If not, can we move past the silly quips and try to get to a better place constructively?
If I put something defamatory on my website I can get sued.
Why should it be different for Google?
"We cannot have someone response to every complaint!" – okay, I understand. Then maybe don't do whatever you're doing at all then if you can't handle the responsibility?
Let's not change the subject - this isn't about responding to complaints - the suggestion here was basically that someone should have to review every single web page that gets indexed.
Either that's what we want or it isn't.
Let's not change the subject because this is a line that might have to be drawn.
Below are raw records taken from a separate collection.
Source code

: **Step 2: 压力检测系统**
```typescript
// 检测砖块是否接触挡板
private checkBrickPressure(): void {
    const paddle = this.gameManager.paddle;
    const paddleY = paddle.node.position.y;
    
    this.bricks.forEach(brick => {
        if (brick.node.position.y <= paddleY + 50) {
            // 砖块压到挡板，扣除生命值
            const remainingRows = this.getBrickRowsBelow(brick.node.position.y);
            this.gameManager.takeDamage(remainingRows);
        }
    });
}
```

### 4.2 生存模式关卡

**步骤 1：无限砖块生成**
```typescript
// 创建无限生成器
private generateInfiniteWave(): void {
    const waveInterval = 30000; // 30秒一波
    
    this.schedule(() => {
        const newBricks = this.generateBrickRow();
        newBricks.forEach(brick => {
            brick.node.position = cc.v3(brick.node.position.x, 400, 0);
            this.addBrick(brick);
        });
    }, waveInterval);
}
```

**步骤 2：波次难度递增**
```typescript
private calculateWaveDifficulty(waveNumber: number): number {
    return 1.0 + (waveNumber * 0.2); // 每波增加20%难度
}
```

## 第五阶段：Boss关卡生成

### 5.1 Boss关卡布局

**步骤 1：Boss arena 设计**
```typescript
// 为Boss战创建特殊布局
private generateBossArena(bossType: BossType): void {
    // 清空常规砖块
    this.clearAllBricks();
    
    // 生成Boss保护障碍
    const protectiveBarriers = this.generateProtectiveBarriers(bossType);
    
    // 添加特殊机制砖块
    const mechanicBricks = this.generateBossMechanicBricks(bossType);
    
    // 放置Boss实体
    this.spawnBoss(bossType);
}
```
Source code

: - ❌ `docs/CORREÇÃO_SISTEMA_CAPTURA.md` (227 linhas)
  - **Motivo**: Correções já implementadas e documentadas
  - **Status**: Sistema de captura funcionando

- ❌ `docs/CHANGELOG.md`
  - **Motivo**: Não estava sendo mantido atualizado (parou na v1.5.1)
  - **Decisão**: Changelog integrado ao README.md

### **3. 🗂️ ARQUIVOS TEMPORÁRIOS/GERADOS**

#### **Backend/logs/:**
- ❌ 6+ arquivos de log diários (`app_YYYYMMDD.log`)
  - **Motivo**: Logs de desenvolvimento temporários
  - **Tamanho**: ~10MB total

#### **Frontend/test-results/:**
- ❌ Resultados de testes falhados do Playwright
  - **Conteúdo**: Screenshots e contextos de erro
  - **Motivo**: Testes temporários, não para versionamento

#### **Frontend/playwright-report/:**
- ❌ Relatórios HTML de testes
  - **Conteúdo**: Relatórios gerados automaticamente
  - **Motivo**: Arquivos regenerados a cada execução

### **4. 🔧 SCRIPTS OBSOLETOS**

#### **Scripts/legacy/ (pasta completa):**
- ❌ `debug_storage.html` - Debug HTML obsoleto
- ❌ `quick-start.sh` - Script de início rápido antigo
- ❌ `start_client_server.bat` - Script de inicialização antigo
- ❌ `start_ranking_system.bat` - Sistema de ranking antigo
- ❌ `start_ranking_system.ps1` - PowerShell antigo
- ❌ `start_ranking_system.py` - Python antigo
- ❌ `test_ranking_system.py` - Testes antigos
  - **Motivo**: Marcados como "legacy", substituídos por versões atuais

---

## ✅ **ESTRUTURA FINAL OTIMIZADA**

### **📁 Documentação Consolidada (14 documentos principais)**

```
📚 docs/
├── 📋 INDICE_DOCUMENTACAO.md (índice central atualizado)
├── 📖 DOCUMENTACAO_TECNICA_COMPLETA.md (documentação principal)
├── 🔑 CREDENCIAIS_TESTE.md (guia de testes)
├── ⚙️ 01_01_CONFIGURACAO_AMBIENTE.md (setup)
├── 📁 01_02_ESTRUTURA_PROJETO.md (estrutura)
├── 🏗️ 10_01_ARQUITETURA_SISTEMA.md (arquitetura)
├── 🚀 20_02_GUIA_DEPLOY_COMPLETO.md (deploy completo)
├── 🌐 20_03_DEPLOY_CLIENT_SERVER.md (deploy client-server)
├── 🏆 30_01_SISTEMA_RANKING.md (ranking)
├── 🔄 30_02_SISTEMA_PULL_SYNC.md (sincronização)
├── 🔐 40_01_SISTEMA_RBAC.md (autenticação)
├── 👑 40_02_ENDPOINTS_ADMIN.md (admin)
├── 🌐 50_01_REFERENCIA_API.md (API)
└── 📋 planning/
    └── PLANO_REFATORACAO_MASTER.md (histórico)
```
Google's attempt at a defence implied that they should have checked the pages. There is plenty of internet related law to protect internet companies from responsibility for user submitted content. You can make tons of applications for tons of businesses without breaking the law, and that includes building a search engine.
In this case, Google was notified about the slanderous content on their platform. From that moment they knew, or reasonably could've known if a human actually dealt with their legal notices, that the content was breaking the law. They did not remove the material and the case was brought to court, where Google stated that they were a mere subordinate distributor left in the dark.
If they can't operate their product without dealing with legal complaints, then yes, they should hire more people or reduce the ways their search engine can break the law.
That is what the comment you are responding to suggests doesn't scale.
If so, that seems, way off the deep end to me, and you know, slightly different from your local coal plant killing everyone through pollution.
If not, what precisely is your okay (If non-scalable) solution to the problem presented here?